Word-for-word transcription is needed for all of the entries.

● **SUPPLIED DATA**
□ □ □
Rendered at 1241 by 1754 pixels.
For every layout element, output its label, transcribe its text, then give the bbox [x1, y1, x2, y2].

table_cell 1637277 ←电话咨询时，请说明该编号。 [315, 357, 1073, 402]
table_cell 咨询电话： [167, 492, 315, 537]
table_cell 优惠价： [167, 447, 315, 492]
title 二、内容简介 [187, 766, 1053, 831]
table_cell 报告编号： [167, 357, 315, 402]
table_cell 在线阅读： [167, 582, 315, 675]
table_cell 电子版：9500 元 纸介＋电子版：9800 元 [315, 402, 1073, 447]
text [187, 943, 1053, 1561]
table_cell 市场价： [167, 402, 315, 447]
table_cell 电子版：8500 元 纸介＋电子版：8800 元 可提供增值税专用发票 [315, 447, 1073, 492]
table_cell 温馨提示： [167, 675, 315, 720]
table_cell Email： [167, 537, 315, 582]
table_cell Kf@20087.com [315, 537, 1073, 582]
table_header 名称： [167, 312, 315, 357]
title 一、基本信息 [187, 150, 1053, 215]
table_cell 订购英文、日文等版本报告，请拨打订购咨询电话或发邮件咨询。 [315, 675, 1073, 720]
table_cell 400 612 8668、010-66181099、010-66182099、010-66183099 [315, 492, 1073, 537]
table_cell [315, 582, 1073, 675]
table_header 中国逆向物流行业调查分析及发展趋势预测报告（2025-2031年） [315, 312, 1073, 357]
□ □ □
● **RESPONSE AREA**
Rendered at 1241 by 1754 pixels.
For every layout element, output its label, transcribe its text, then give the bbox [x1, y1, x2, y2].

table_cell 1637277 ←电话咨询时，请说明该编号。 [315, 357, 1073, 402]
table_cell 咨询电话： [167, 492, 315, 537]
table_cell 优惠价： [167, 447, 315, 492]
title 二、内容简介 [187, 766, 1053, 831]
table_cell 报告编号： [167, 357, 315, 402]
table_cell 在线阅读： [167, 582, 315, 675]
table_cell 电子版：9500 元 纸介＋电子版：9800 元 [315, 402, 1073, 447]
text [187, 943, 1053, 1561]
table_cell 市场价： [167, 402, 315, 447]
table_cell 电子版：8500 元 纸介＋电子版：8800 元 可提供增值税专用发票 [315, 447, 1073, 492]
table_cell 温馨提示： [167, 675, 315, 720]
table_cell Email： [167, 537, 315, 582]
table_cell Kf@20087.com [315, 537, 1073, 582]
table_header 名称： [167, 312, 315, 357]
title 一、基本信息 [187, 150, 1053, 215]
table_cell 订购英文、日文等版本报告，请拨打订购咨询电话或发邮件咨询。 [315, 675, 1073, 720]
table_cell 400 612 8668、010-66181099、010-66182099、010-66183099 [315, 492, 1073, 537]
table_cell [315, 582, 1073, 675]
table_header 中国逆向物流行业调查分析及发展趋势预测报告（2025-2031年） [315, 312, 1073, 357]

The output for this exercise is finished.